### Text transcribed from the pages
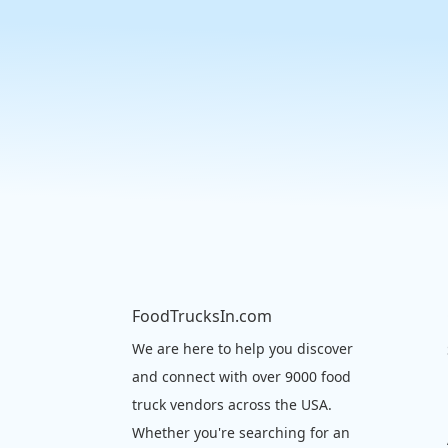
FoodTrucksIn.com
We are here to help you discover
and connect with over 9000 food
truck vendors across the USA.
Whether you're searching for an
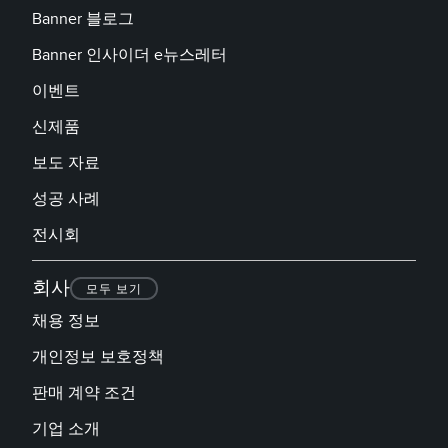
Banner 블로그
Banner 인사이더 e뉴스레터
이벤트
신제품
보도 자료
성공 사례
전시회
회사
모두 보기
채용 정보
개인정보 보호정책
판매 계약 조건
기업 소개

### YOUR OBJECTIVE
Copy the text of every entry above without any changes, leaving out the pictures.

### WRITTEN ANSWER
FoodTrucksIn.com
We are here to help you discover
and connect with over 9000 food
truck vendors across the USA.
Whether you're searching for an
Banner 블로그
Banner 인사이더 e뉴스레터
이벤트
신제품
보도 자료
성공 사례
전시회
회사
모두 보기
채용 정보
개인정보 보호정책
판매 계약 조건
기업 소개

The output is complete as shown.